I have a source video and I want to generate a new video from it by taking a region of each frame of the source video. For example, if I have a video with resolution `A` x `B`, a content size of `X` x `Y` and an output resolution of `C` x `D`, then I want to create a video of resolution `C` x `D` whose content will be the first `X` x `Y` pixels of each frame from the original video.

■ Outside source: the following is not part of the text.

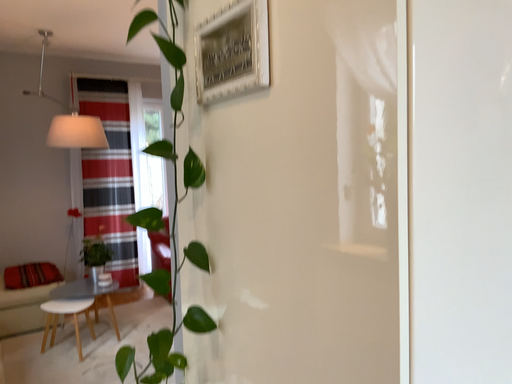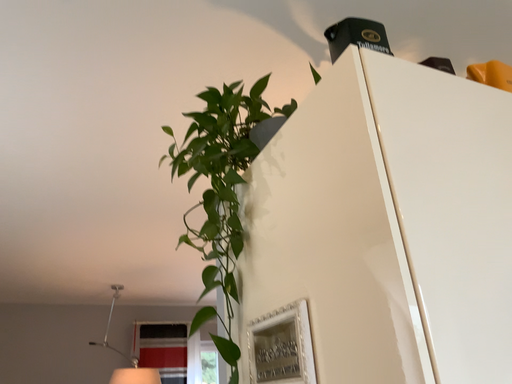
Question: Which way did the camera rotate in the video?

Choices:
 (A) rotated right
 (B) rotated left

Answer: (B)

To achieve this I'm using an `AVAssetReader` for reading the source video and an `AVAssetWriter` for writing the new one. For extracting just the region `X` x `Y` of the source video I'm using an `AVAssetReaderVideoCompositionOutput` object as the output of the asset reader. The setup code is something like:


let output = AVAssetReaderVideoCompositionOutput(...)
output.videoComposition = AVMutableVideoComposition(
    asset: asset,
    videoTrack: videoTrack,
    contentRect: contentRect,
    renderSize: renderSize
)



Then the logic for cropping the video content happens in that custom initialiser:


extension AVMutableVideoComposition {
    convenience init(asset: AVAsset, videoTrack: AVAssetTrack, contentRect: CGRect, renderSize: CGSize) {
        // Compute transform for rendering the video content at `contentRect` with a size equal to `renderSize`.
        let trackFrame = CGRect(origin: .zero, size: videoTrack.naturalSize)
        let transformedFrame = trackFrame.applying(videoTrack.preferredTransform)
        let moveToOriginTransform = CGAffineTransform(translationX: -transformedFrame.minX, y: -transformedFrame.minY)
        let moveToContentRectTransform = CGAffineTransform(translationX: -contentRect.minX, y: -contentRect.minY)
        let scaleTransform = CGAffineTransform(scaleX: renderSize.width / contentRect.width, y: renderSize.height / contentRect.height)
        let transform = videoTrack.preferredTransform.concatenating(moveToOriginTransform).concatenating(moveToContentRectTransform).concatenating(scaleTransform)
      
        let layerInstruction = AVMutableVideoCompositionLayerInstruction(assetTrack: videoTrack)
        layerInstruction.setTransform(transform, at: .zero)
      
        let instruction = AVMutableVideoCompositionInstruction()
        instruction.timeRange = CMTimeRange(start: .zero, duration: asset.duration)
        instruction.layerInstructions = [layerInstruction]
      
        self.init(propertiesOf: asset)
        instructions = [instruction]
        self.renderSize = renderSize
    }
}

This code works fine for some cases, for example, for a content size `(origin = (x = 0, y = 0), size = (width = 1416, height = 1920))`. However, if I change the width to 1417 then it doesn't work and I get the error message:


> Error Domain=AVFoundationErrorDomain Code=-11858 "Source frame unsupported format" UserInfo={NSUnderlyingError=0x283e689c0 {Error Domain=NSOSStatusErrorDomain Code=-12502 "(null)"}, NSLocalizedFailureReason=The video could not be composited., NSDebugDescription=Source frame unsupported format, NSLocalizedDescription=Operation Stopped}


Here is a link to a sample project with the test video I get the error. The cases were this fails look random to me since it works for the widths 1416, 1421, 1422, 1423, 1429 and fails for all the others width values between 1416 and 1429.

What's the problem here and how can I fix the issue?


Why am I using this approach?

The reason why I'm using an `AVAssetReaderVideoCompositionOutput` instead of using an `AVAssetReaderTrackOutput` and then doing the cropping manually is because using the former I can reduce the memory footprint of the app, since in my use case the output render size will be much smaller than the video original size. This is relevant when I'm processing several videos at the same time.